A prophetic joke is coming to pass. It said that in the Cuban encyclopedias published in the year 3000, the entry for Fidel Castro would have a brief entry. “Politician of the era of the Van Van orchestra,” say those who jokingly repeat this gag. For those born in recent years, the Commander in Chief will be remembered as an old man who appeared sporadically in photos, wrote about moringa and dressed in a tracksuit.

“The truth is that ‘The Five” have been here a lot of days and he hasn’t come out to even give them a hug, it’s a clear signal,” says the physiotherapist who talks with the old people who come the central Havana polyclinic every morning. “People come here with all kinds of stories, that he’s had a stroke, that they’re going to disconnect the machines after January 8, that he’s frozen, but I will believe it when I see it.” To conclude, and while helping a lady up from a chair, she says, “I have lost count of how many times we’ve buried him.”
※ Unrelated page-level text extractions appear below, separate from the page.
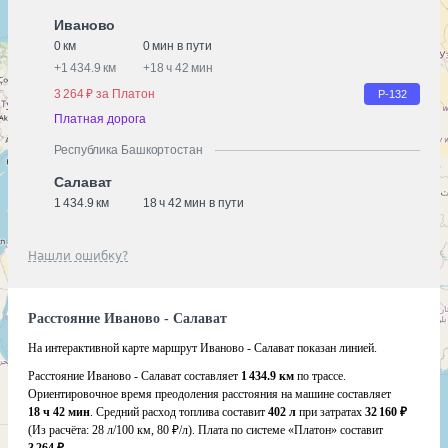
Иваново
0 км
0 мин в пути
+
1 434.9 км
+
18 ч 42 мин
3 264 ₽ за Платон
Р-132
Платная дорога
Республика Башкортостан
Салават
1 434.9 км
18 ч 42 мин в пути
Нашли ошибку?
Расстояние Иваново - Салават
На интерактивной карте маршрут Иваново - Салават показан линией.
Расстояние Иваново - Салават составляет
1 434.9 км
по трассе.
Ориентировочное время преодоления расстояния на машине составляет
18 ч 42 мин
. Средний расход топлива составит
402 л
при затратах
32 160 ₽
(Из расчёта:
28 л/100 км, 80 ₽/л)
. Плата по системе «Платон» составит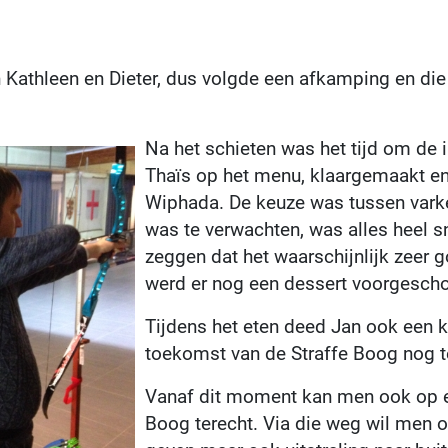
 Kathleen en Dieter, dus volgde een afkamping en die
Na het schieten was het tijd om de i
Thaïs op het menu, klaargemaakt en
Wiphada. De keuze was tussen varke
was te verwachten, was alles heel s
zeggen dat het waarschijnlijk zeer g
werd er nog een dessert voorgesch
Tijdens het eten deed Jan ook een k
toekomst van de Straffe Boog nog te
Vanaf dit moment kan men ook op e
Boog terecht. Via die weg wil men 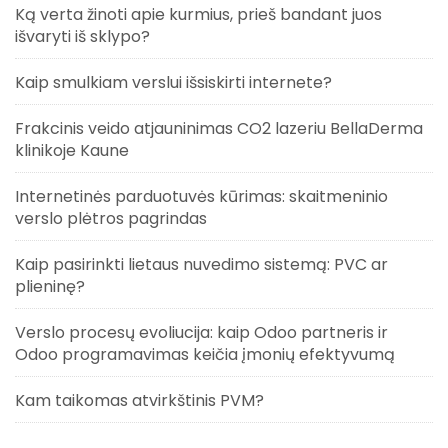
Ką verta žinoti apie kurmius, prieš bandant juos
išvaryti iš sklypo?
Kaip smulkiam verslui išsiskirti internete?
Frakcinis veido atjauninimas CO2 lazeriu BellaDerma
klinikoje Kaune
Internetinės parduotuvės kūrimas: skaitmeninio
verslo plėtros pagrindas
Kaip pasirinkti lietaus nuvedimo sistemą: PVC ar
plieninę?
Verslo procesų evoliucija: kaip Odoo partneris ir
Odoo programavimas keičia įmonių efektyvumą
Kam taikomas atvirkštinis PVM?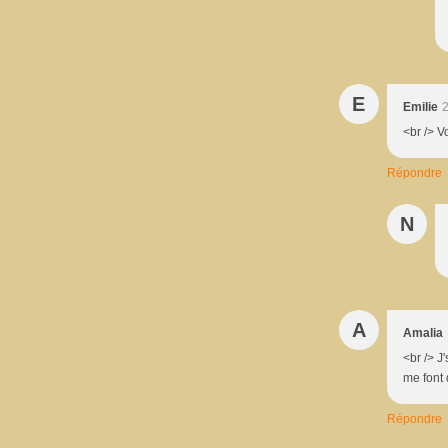
E
Emilie
2
<br /> V
Répondre
N
A
Amalia
<br /> J
me font 
Répondre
Outside the Hotel Inglaterra, a foreign journalist asks a young woman: “What will happen if Fidel Castro dies?” His poor Spanish has led to the frequent mistake of saying “if” instead of “when,” which would be correct in this case. One wrong word and the reporter has left open the possibility of immortality.

The legends of a vital return are also mixed with speculations in the last weeks. “This, this is hoping that we think that it’s cool to return,” explains the custodian of a warehouse near the Almendares River. His hypothesis is shared with an old ousted official. “No, until January 10 he’s not going to reappear because he’s resting,” he says, while saying his source is very close.

The last years of Fidel Castro are happening among rumors, speculation and forgetting. There are signs that the news about his end will not have the social or political repercussion that it would have caused decades ago.